#### Material supplied:
***

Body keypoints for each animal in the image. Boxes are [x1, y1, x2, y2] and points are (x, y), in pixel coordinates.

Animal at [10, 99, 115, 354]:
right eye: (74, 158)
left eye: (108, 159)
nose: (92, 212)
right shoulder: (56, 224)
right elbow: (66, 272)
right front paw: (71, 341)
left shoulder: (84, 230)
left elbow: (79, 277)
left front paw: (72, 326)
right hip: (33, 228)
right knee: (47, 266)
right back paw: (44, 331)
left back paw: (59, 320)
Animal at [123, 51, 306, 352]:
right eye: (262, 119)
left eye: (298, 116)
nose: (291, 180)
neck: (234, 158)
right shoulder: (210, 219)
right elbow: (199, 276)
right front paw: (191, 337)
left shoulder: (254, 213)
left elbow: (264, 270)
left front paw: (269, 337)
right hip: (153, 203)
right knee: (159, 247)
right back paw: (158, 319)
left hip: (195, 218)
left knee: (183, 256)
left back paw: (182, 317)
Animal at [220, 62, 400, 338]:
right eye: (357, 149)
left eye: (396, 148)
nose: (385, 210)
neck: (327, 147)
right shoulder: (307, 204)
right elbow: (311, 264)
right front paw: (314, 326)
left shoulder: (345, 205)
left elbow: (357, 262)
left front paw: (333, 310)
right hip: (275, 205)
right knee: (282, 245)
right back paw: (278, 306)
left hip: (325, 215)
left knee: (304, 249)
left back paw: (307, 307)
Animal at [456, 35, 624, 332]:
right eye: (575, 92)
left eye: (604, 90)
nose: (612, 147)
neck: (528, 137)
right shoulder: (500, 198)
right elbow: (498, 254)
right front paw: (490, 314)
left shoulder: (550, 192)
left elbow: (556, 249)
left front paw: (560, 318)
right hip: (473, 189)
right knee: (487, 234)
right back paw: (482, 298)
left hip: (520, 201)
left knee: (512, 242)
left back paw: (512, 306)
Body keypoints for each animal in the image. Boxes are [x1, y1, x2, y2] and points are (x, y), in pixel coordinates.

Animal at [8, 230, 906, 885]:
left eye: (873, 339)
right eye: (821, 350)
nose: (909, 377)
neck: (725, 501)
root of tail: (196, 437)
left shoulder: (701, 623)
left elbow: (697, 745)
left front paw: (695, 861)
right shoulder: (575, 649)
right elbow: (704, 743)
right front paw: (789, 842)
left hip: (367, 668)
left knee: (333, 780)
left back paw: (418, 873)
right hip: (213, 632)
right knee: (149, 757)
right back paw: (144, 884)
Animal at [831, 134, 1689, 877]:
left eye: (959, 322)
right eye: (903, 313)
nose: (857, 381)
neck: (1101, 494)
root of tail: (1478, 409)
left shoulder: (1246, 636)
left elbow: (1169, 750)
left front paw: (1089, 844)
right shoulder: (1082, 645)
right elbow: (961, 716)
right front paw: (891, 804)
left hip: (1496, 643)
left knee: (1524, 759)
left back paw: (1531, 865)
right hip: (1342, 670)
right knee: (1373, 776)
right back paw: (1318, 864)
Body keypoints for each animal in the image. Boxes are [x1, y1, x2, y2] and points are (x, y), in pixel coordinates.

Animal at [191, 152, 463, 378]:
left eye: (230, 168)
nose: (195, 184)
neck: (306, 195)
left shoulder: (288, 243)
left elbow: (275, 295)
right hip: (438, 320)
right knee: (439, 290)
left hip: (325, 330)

***

#### What is expected:
What are the lines from the one with "left hip: (367, 668)" through the end of the entries? Give them again exactly, both end lines included.

#### Exercise result:
left hip: (367, 668)
left knee: (333, 780)
left back paw: (418, 873)
right hip: (213, 632)
right knee: (149, 757)
right back paw: (144, 884)
Animal at [831, 134, 1689, 877]:
left eye: (959, 322)
right eye: (903, 313)
nose: (857, 381)
neck: (1101, 494)
root of tail: (1478, 409)
left shoulder: (1246, 636)
left elbow: (1169, 750)
left front paw: (1089, 844)
right shoulder: (1082, 645)
right elbow: (961, 716)
right front paw: (891, 804)
left hip: (1496, 643)
left knee: (1524, 759)
left back paw: (1531, 865)
right hip: (1342, 670)
right knee: (1373, 776)
right back paw: (1318, 864)
Body keypoints for each animal in the image. Boxes are [x1, y1, x2, y2] and points are (x, y), in pixel coordinates.

Animal at [191, 152, 463, 378]:
left eye: (230, 168)
nose: (195, 184)
neck: (306, 195)
left shoulder: (288, 243)
left elbow: (275, 295)
right hip: (438, 320)
right knee: (439, 290)
left hip: (325, 330)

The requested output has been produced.